Idem en 2015, quand le milliardaire Vincent Bolloré décide de retirer 7 millions d’euros d’investissements publicitaires dans le journal Le Monde, en sanction de deux articles publiés à son sujet dans le quotidien qui lui ont déplu.

Les pressions judiciaires

Enfin, s’il y a des journaux qui sont trop critiques, et qu’il est impossible d’acheter, par exemple de la presse indépendante, eh ben il est toujours possible de leur faire des procès pour les intimider.

Ici encore on a l’exemple de Vincent Bolloré, décidément très attaché à la liberté de la presse, puisqu’il a intenté plusieurs procès en diffamation au site de presse Bastamag, pour des articles dénonçant notamment l’accaparement des terres en Afrique par le groupe Bolloré.

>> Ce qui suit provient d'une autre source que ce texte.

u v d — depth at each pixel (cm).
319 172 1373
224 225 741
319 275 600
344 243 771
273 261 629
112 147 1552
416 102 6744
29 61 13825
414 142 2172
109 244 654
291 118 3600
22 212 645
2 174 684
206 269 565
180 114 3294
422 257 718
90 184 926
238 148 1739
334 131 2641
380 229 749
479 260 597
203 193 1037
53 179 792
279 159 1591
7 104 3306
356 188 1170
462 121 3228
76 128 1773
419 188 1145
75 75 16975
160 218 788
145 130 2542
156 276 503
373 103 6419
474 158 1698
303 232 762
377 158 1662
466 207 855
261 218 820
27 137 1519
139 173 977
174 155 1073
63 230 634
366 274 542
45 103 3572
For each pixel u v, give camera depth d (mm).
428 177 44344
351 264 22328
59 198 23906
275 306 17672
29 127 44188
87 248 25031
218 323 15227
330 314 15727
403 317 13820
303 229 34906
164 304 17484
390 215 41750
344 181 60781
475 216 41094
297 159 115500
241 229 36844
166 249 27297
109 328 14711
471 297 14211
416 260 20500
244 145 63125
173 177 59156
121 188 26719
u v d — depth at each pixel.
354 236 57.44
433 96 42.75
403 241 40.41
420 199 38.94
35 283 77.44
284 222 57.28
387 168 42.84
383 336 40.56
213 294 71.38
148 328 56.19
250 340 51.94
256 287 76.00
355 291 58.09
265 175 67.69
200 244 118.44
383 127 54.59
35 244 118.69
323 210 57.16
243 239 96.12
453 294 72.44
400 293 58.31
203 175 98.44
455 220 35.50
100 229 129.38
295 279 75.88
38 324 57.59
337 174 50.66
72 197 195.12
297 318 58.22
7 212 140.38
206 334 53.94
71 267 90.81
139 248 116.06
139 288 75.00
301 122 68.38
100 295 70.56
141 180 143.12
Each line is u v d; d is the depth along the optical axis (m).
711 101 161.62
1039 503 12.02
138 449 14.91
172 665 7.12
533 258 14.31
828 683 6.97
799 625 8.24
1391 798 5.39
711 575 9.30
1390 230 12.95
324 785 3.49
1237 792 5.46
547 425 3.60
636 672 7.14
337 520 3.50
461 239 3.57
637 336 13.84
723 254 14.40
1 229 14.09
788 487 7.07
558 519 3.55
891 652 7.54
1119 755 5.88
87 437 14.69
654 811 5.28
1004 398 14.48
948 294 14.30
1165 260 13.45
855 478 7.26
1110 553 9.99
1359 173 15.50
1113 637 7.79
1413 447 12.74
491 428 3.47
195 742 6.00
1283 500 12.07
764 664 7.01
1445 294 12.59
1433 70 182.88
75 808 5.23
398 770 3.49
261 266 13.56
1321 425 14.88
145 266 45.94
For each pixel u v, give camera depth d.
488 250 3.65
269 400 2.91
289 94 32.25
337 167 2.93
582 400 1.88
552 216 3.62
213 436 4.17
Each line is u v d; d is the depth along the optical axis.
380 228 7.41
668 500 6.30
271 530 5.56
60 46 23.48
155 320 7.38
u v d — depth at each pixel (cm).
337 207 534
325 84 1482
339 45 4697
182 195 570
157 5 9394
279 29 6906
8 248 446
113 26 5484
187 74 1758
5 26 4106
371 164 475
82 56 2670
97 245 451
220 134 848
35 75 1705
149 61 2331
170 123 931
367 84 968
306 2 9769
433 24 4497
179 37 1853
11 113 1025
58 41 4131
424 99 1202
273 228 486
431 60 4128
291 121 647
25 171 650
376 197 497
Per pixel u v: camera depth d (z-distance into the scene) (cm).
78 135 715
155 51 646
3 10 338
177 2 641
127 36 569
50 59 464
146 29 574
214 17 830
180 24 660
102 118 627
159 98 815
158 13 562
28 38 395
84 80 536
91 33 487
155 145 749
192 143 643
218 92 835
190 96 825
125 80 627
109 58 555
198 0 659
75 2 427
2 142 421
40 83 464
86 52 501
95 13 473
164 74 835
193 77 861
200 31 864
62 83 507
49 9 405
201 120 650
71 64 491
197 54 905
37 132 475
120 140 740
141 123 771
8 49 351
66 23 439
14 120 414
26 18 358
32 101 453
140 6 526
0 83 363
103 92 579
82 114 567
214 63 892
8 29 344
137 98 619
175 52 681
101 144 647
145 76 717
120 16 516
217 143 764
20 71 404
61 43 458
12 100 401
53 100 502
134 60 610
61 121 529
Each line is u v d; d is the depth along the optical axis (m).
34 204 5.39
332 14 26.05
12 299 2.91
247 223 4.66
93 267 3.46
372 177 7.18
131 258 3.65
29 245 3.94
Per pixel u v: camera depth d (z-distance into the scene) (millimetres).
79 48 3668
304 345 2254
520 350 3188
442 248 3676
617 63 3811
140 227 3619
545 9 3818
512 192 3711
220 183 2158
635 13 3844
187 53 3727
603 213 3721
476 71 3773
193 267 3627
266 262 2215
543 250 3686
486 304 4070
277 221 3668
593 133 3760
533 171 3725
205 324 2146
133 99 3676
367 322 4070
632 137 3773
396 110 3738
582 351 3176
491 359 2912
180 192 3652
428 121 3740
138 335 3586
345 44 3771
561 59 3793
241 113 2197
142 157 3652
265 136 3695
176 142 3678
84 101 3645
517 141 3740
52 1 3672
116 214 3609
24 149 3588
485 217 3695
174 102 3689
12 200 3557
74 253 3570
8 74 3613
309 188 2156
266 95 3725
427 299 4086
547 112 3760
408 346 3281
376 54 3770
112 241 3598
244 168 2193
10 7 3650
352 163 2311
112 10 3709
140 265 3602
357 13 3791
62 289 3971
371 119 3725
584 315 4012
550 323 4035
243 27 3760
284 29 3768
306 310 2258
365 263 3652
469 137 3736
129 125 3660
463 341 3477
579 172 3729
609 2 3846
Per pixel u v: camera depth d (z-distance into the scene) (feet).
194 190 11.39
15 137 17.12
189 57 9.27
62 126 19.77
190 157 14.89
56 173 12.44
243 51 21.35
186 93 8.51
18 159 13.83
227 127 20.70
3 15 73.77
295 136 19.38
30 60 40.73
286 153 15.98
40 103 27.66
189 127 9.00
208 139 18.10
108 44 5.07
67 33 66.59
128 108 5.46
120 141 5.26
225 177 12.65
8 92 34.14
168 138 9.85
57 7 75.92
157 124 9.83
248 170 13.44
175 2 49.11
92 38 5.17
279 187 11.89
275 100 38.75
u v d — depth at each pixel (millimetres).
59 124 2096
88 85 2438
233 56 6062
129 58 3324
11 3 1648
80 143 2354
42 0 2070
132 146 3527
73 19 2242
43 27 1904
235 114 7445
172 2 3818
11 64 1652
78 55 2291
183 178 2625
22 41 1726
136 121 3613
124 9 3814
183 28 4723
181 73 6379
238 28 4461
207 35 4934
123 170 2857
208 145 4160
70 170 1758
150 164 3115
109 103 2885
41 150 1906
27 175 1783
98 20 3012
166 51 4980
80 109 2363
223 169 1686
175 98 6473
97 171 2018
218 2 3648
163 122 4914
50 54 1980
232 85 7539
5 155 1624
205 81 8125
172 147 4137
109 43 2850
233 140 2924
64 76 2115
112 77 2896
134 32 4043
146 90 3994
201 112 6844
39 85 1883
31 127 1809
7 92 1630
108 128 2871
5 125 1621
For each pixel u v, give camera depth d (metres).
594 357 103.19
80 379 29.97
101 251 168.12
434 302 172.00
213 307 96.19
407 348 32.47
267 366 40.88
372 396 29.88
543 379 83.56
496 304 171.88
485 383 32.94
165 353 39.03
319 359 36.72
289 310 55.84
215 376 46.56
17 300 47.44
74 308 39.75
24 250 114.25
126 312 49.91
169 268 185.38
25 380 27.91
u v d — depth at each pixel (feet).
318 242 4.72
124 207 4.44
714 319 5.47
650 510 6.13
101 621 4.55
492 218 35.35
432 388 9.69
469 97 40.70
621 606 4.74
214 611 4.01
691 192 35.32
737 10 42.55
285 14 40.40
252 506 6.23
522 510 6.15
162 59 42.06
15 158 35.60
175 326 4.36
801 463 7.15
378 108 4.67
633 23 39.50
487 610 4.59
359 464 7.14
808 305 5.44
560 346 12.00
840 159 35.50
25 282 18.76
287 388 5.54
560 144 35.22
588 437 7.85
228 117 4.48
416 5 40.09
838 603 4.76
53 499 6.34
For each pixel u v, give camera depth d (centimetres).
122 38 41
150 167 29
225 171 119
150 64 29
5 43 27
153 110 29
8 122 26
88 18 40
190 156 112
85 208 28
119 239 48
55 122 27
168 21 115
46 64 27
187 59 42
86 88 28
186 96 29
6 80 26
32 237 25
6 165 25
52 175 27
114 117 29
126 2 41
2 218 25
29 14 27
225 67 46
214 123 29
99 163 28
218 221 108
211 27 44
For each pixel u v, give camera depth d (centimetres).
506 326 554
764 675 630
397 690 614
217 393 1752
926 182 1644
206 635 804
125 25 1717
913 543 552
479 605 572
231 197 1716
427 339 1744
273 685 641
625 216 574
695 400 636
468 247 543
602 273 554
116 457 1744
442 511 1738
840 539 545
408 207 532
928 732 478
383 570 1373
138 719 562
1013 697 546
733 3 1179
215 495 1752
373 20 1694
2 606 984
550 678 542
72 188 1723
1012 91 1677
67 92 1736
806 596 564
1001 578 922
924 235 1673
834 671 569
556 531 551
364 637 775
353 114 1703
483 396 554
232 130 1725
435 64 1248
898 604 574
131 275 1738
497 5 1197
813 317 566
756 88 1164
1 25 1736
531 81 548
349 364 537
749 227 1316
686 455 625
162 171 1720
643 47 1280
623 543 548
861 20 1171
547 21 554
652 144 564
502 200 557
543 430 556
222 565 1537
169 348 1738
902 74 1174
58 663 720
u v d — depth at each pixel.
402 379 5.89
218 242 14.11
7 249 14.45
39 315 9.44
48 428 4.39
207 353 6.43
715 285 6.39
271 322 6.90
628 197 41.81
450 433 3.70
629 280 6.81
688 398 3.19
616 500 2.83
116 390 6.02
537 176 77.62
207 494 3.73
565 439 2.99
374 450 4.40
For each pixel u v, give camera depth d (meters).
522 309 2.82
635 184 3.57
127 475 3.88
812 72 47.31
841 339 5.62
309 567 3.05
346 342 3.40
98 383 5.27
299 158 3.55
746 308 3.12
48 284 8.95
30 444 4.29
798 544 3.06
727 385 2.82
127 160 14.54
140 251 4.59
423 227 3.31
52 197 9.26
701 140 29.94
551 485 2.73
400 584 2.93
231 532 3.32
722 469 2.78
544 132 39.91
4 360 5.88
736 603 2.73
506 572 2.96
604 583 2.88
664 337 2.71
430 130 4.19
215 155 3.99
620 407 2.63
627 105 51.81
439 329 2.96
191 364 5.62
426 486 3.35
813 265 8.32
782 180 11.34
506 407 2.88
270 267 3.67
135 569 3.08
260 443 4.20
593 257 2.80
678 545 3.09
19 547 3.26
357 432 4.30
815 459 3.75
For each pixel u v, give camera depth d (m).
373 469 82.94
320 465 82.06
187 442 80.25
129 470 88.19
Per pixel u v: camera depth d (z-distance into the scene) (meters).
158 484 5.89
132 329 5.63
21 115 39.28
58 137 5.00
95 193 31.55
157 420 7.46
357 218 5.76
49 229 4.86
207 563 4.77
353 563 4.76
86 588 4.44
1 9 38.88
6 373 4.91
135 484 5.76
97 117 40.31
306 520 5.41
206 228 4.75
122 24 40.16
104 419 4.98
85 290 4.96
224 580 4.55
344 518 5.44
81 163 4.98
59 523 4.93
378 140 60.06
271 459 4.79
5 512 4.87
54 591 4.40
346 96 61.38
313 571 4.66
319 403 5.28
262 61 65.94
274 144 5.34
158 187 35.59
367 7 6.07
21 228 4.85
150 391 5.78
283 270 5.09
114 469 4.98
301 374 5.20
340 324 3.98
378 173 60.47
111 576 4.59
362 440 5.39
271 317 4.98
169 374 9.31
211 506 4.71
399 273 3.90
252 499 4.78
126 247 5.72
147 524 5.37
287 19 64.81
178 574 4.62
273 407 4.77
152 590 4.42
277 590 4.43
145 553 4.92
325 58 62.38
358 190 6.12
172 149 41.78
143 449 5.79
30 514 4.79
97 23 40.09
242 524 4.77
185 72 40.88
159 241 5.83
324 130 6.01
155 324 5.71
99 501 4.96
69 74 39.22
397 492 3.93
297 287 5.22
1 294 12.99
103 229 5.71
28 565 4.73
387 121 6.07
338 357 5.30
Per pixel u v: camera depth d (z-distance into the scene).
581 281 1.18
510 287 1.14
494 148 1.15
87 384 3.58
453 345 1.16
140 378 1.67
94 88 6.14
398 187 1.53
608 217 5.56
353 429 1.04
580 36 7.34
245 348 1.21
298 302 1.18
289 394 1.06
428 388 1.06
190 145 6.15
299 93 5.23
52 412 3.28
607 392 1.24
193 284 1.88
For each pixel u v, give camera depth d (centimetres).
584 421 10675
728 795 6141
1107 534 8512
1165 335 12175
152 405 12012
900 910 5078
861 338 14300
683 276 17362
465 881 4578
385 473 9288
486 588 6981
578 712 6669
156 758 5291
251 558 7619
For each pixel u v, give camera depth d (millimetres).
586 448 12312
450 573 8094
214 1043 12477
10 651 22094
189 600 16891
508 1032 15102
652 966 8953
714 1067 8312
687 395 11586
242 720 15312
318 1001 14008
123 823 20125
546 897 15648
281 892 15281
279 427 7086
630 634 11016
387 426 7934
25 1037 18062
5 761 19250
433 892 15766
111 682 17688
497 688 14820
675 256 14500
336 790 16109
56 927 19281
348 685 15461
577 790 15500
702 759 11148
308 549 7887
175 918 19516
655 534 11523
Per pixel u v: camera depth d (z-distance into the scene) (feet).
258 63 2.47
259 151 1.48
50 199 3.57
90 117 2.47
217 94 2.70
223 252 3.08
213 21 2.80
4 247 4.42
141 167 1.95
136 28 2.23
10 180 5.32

Or ces procès ont pas forcément besoin d’être gagnés par l’entreprise pour être efficaces, puisque le but est avant tout de tuer son adversaire par la procédure judiciaire. C’est à dire que, quoi qu’il arrive, le coût en frais judiciaires pour un petit journal comme Bastamag va être tellement élevé, et le coût de perdre un procès pour le groupe Bolloré va être tellement dérisoire par rapport à son budget, qu’un grand groupe peut comme ça tenter de baîllonner complètement des sites de presse indépendants, même s’il a juridiquement tort.

Les médias publics

Les médias privés sont donc largement soumis à leurs actionnaires et aux annonceurs, et donc au patronat, mais les médias publics sont loin d’être épargnés, et on va voir qu’ils sont tout aussi soumis au pouvoir économique, même si c’est par des mécanismes un peu différents.

Les salaires

Déjà parce que même dans les médias publics, la plupart des présentateurs·trices, et des gens qui vont avoir un pouvoir de décision important en général, vont très souvent avoir des revenus confortables, voire très confortables, qui font que ces personnes-là vont, au cours de leur carrière, avoir le temps de constituer un patrimoine assez important, et donc avoir des intérêts plus proches de ceux de l’élite économique que de la majorité de la population.

On parle par exemple de revenus qui se chiffrent en dizaines de milliers d’euros mensuels pour des gens comme David Pujadas, Laurent Delahousse, Yves Calvi, ou Laurent Ruquier par exemple, et donc on est très largement au dessus des revenus de la majorité de la population.

Les ménages

Autre problème, beaucoup de ces personnalités sont en situation de conflit d’intérêts à cause de ce qu’on appelle les « ménages ».

Si vous n’avez jamais entendu parler des « ménages » dans les médias, c’est le fait, pour des personnalités médiatiques (comme des journalistes, des présentateurs ou présentatrices, experts divers), de mettre leur notoriété au service d’entreprises privées, contre rémunération évidemment. Par exemple, un journaliste qui va aller animer un événement ou un gala pour le compte d’une entreprise privée.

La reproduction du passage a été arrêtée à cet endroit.